* _Assignment_
Exact transcription, pictures omitted: reproduce the listing below.

* _Data below_
Segment Open

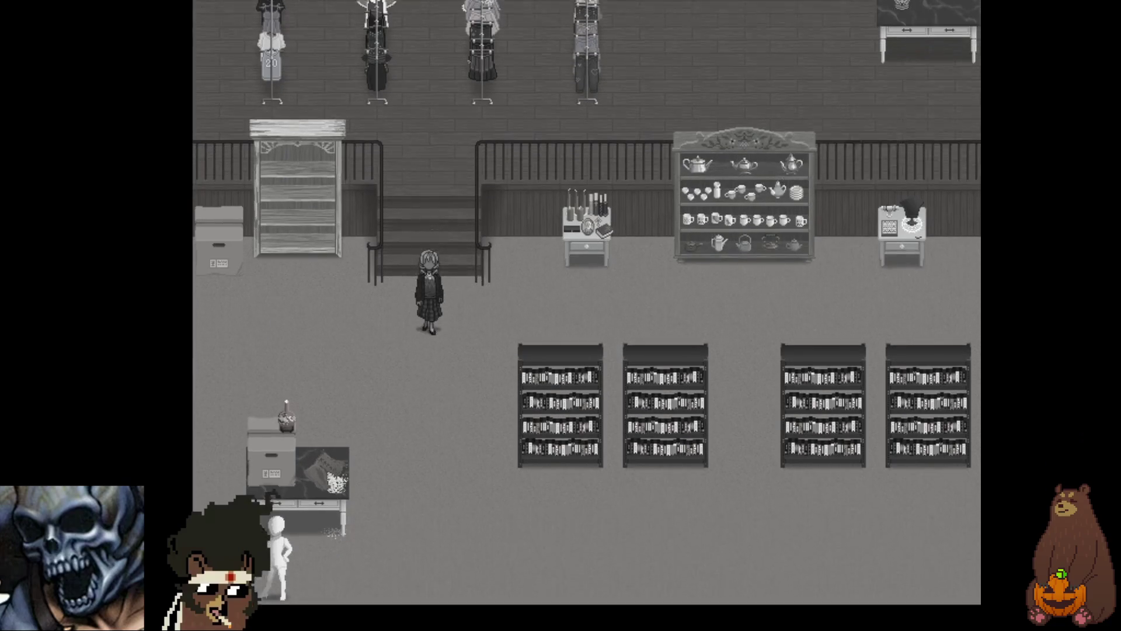
{"action": "key", "text": "Right"}
{"action": "key", "text": "Right"}
{"action": "key", "text": "Right"}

Segment Closed

* _Result for this exercise_
{"action": "key", "text": "Right"}
{"action": "key", "text": "Right"}
{"action": "key", "text": "Right"}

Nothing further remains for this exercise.